● **Activity**: Reproduce every entry below exactly, minus the pictures.

[Collected data]
= Beginning of Section =

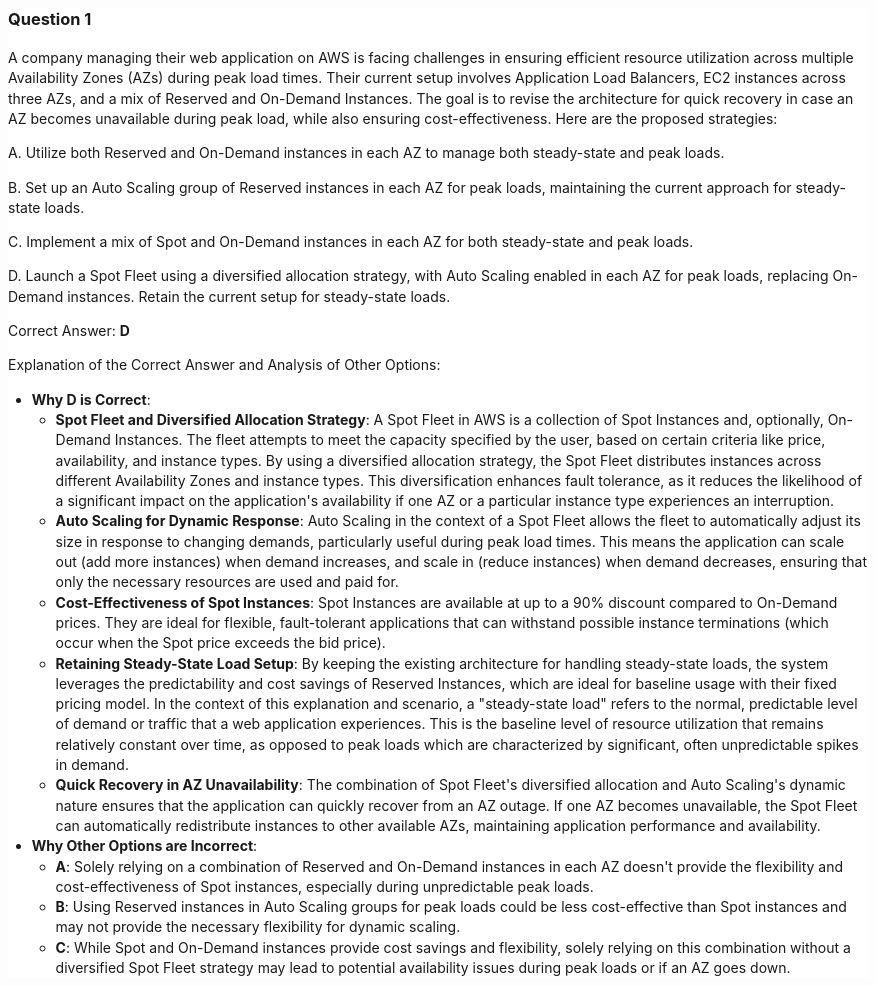 ### Question 1

A company managing their web application on AWS is facing challenges in ensuring efficient resource utilization across multiple Availability Zones (AZs) during peak load times. Their current setup involves Application Load Balancers, EC2 instances across three AZs, and a mix of Reserved and On-Demand Instances. The goal is to revise the architecture for quick recovery in case an AZ becomes unavailable during peak load, while also ensuring cost-effectiveness. Here are the proposed strategies:

A. Utilize both Reserved and On-Demand instances in each AZ to manage both steady-state and peak loads.

B. Set up an Auto Scaling group of Reserved instances in each AZ for peak loads, maintaining the current approach for steady-state loads.

C. Implement a mix of Spot and On-Demand instances in each AZ for both steady-state and peak loads.

D. Launch a Spot Fleet using a diversified allocation strategy, with Auto Scaling enabled in each AZ for peak loads, replacing On-Demand instances. Retain the current setup for steady-state loads.

Correct Answer: **D**

Explanation of the Correct Answer and Analysis of Other Options:

- **Why D is Correct**:
    - **Spot Fleet and Diversified Allocation Strategy**: A Spot Fleet in AWS is a collection of Spot Instances and, optionally, On-Demand Instances. The fleet attempts to meet the capacity specified by the user, based on certain criteria like price, availability, and instance types. By using a diversified allocation strategy, the Spot Fleet distributes instances across different Availability Zones and instance types. This diversification enhances fault tolerance, as it reduces the likelihood of a significant impact on the application's availability if one AZ or a particular instance type experiences an interruption.
    - **Auto Scaling for Dynamic Response**: Auto Scaling in the context of a Spot Fleet allows the fleet to automatically adjust its size in response to changing demands, particularly useful during peak load times. This means the application can scale out (add more instances) when demand increases, and scale in (reduce instances) when demand decreases, ensuring that only the necessary resources are used and paid for.
    - **Cost-Effectiveness of Spot Instances**: Spot Instances are available at up to a 90% discount compared to On-Demand prices. They are ideal for flexible, fault-tolerant applications that can withstand possible instance terminations (which occur when the Spot price exceeds the bid price).
    - **Retaining Steady-State Load Setup**: By keeping the existing architecture for handling steady-state loads, the system leverages the predictability and cost savings of Reserved Instances, which are ideal for baseline usage with their fixed pricing model.    In the context of this explanation and scenario, a "steady-state load" refers to the normal, predictable level of demand or traffic that a web application experiences. This is the baseline level of resource utilization that remains relatively constant over time, as opposed to peak loads which are characterized by significant, often unpredictable spikes in demand.
    - **Quick Recovery in AZ Unavailability**: The combination of Spot Fleet's diversified allocation and Auto Scaling's dynamic nature ensures that the application can quickly recover from an AZ outage. If one AZ becomes unavailable, the Spot Fleet can automatically redistribute instances to other available AZs, maintaining application performance and availability.
- **Why Other Options are Incorrect**:
    - **A**: Solely relying on a combination of Reserved and On-Demand instances in each AZ doesn't provide the flexibility and cost-effectiveness of Spot instances, especially during unpredictable peak loads.
    - **B**: Using Reserved instances in Auto Scaling groups for peak loads could be less cost-effective than Spot instances and may not provide the necessary flexibility for dynamic scaling.
    - **C**: While Spot and On-Demand instances provide cost savings and flexibility, solely relying on this combination without a diversified Spot Fleet strategy may lead to potential availability issues during peak loads or if an AZ goes down.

= End of Section =

● **Answer to the exercise**:
 ### Question 1

A company managing their web application on AWS is facing challenges in ensuring efficient resource utilization across multiple Availability Zones (AZs) during peak load times. Their current setup involves Application Load Balancers, EC2 instances across three AZs, and a mix of Reserved and On-Demand Instances. The goal is to revise the architecture for quick recovery in case an AZ becomes unavailable during peak load, while also ensuring cost-effectiveness. Here are the proposed strategies:

A. Utilize both Reserved and On-Demand instances in each AZ to manage both steady-state and peak loads.

B. Set up an Auto Scaling group of Reserved instances in each AZ for peak loads, maintaining the current approach for steady-state loads.

C. Implement a mix of Spot and On-Demand instances in each AZ for both steady-state and peak loads.

D. Launch a Spot Fleet using a diversified allocation strategy, with Auto Scaling enabled in each AZ for peak loads, replacing On-Demand instances. Retain the current setup for steady-state loads.

Correct Answer: **D**

Explanation of the Correct Answer and Analysis of Other Options:

- **Why D is Correct**:
    - **Spot Fleet and Diversified Allocation Strategy**: A Spot Fleet in AWS is a collection of Spot Instances and, optionally, On-Demand Instances. The fleet attempts to meet the capacity specified by the user, based on certain criteria like price, availability, and instance types. By using a diversified allocation strategy, the Spot Fleet distributes instances across different Availability Zones and instance types. This diversification enhances fault tolerance, as it reduces the likelihood of a significant impact on the application's availability if one AZ or a particular instance type experiences an interruption.
    - **Auto Scaling for Dynamic Response**: Auto Scaling in the context of a Spot Fleet allows the fleet to automatically adjust its size in response to changing demands, particularly useful during peak load times. This means the application can scale out (add more instances) when demand increases, and scale in (reduce instances) when demand decreases, ensuring that only the necessary resources are used and paid for.
    - **Cost-Effectiveness of Spot Instances**: Spot Instances are available at up to a 90% discount compared to On-Demand prices. They are ideal for flexible, fault-tolerant applications that can withstand possible instance terminations (which occur when the Spot price exceeds the bid price).
    - **Retaining Steady-State Load Setup**: By keeping the existing architecture for handling steady-state loads, the system leverages the predictability and cost savings of Reserved Instances, which are ideal for baseline usage with their fixed pricing model.    In the context of this explanation and scenario, a "steady-state load" refers to the normal, predictable level of demand or traffic that a web application experiences. This is the baseline level of resource utilization that remains relatively constant over time, as opposed to peak loads which are characterized by significant, often unpredictable spikes in demand.
    - **Quick Recovery in AZ Unavailability**: The combination of Spot Fleet's diversified allocation and Auto Scaling's dynamic nature ensures that the application can quickly recover from an AZ outage. If one AZ becomes unavailable, the Spot Fleet can automatically redistribute instances to other available AZs, maintaining application performance and availability.
- **Why Other Options are Incorrect**:
    - **A**: Solely relying on a combination of Reserved and On-Demand instances in each AZ doesn't provide the flexibility and cost-effectiveness of Spot instances, especially during unpredictable peak loads.
    - **B**: Using Reserved instances in Auto Scaling groups for peak loads could be less cost-effective than Spot instances and may not provide the necessary flexibility for dynamic scaling.
    - **C**: While Spot and On-Demand instances provide cost savings and flexibility, solely relying on this combination without a diversified Spot Fleet strategy may lead to potential availability issues during peak loads or if an AZ goes down.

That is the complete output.